WHAT NEEDS TO BE DONE ->
Arrange every line of the records below as a numbered list, leaving out the blank lines.

DATA LISTING ->
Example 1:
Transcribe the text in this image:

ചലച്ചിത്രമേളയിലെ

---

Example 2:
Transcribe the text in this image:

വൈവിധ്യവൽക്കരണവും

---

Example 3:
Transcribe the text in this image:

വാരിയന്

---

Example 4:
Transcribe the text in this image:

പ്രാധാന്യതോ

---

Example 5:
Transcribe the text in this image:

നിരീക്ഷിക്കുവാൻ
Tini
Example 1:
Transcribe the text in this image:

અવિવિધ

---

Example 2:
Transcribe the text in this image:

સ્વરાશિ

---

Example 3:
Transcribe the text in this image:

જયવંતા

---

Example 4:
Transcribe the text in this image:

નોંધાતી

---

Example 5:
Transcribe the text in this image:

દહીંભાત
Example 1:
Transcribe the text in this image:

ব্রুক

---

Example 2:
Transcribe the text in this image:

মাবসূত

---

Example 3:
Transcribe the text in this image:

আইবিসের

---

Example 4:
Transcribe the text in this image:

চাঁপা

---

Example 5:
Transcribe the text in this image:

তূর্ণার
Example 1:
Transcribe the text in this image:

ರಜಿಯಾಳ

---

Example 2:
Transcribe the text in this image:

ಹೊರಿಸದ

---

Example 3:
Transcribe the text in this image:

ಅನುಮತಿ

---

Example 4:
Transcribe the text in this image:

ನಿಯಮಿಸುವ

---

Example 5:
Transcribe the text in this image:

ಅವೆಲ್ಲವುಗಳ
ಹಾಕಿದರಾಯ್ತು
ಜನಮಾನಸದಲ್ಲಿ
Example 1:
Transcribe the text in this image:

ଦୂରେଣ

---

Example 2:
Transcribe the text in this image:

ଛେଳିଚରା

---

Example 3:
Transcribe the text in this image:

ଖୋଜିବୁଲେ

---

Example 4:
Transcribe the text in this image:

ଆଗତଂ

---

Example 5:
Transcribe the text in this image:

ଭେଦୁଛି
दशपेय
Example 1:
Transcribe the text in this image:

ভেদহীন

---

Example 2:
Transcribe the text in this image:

THE REPLY ->
1. Example 1:
2. Transcribe the text in this image:
3. ചലച്ചിത്രമേളയിലെ
4. ---
5. Example 2:
6. Transcribe the text in this image:
7. വൈവിധ്യവൽക്കരണവും
8. ---
9. Example 3:
10. Transcribe the text in this image:
11. വാരിയന്
12. ---
13. Example 4:
14. Transcribe the text in this image:
15. പ്രാധാന്യതോ
16. ---
17. Example 5:
18. Transcribe the text in this image:
19. നിരീക്ഷിക്കുവാൻ
20. Tini
21. Example 1:
22. Transcribe the text in this image:
23. અવિવિધ
24. ---
25. Example 2:
26. Transcribe the text in this image:
27. સ્વરાશિ
28. ---
29. Example 3:
30. Transcribe the text in this image:
31. જયવંતા
32. ---
33. Example 4:
34. Transcribe the text in this image:
35. નોંધાતી
36. ---
37. Example 5:
38. Transcribe the text in this image:
39. દહીંભાત
40. Example 1:
41. Transcribe the text in this image:
42. ব্রুক
43. ---
44. Example 2:
45. Transcribe the text in this image:
46. মাবসূত
47. ---
48. Example 3:
49. Transcribe the text in this image:
50. আইবিসের
51. ---
52. Example 4:
53. Transcribe the text in this image:
54. চাঁপা
55. ---
56. Example 5:
57. Transcribe the text in this image:
58. তূর্ণার
59. Example 1:
60. Transcribe the text in this image:
61. ರಜಿಯಾಳ
62. ---
63. Example 2:
64. Transcribe the text in this image:
65. ಹೊರಿಸದ
66. ---
67. Example 3:
68. Transcribe the text in this image:
69. ಅನುಮತಿ
70. ---
71. Example 4:
72. Transcribe the text in this image:
73. ನಿಯಮಿಸುವ
74. ---
75. Example 5:
76. Transcribe the text in this image:
77. ಅವೆಲ್ಲವುಗಳ
78. ಹಾಕಿದರಾಯ್ತು
79. ಜನಮಾನಸದಲ್ಲಿ
80. Example 1:
81. Transcribe the text in this image:
82. ଦୂରେଣ
83. ---
84. Example 2:
85. Transcribe the text in this image:
86. ଛେଳିଚରା
87. ---
88. Example 3:
89. Transcribe the text in this image:
90. ଖୋଜିବୁଲେ
91. ---
92. Example 4:
93. Transcribe the text in this image:
94. ଆଗତଂ
95. ---
96. Example 5:
97. Transcribe the text in this image:
98. ଭେଦୁଛି
99. दशपेय
100. Example 1:
101. Transcribe the text in this image:
102. ভেদহীন
103. ---
104. Example 2:
105. Transcribe the text in this image:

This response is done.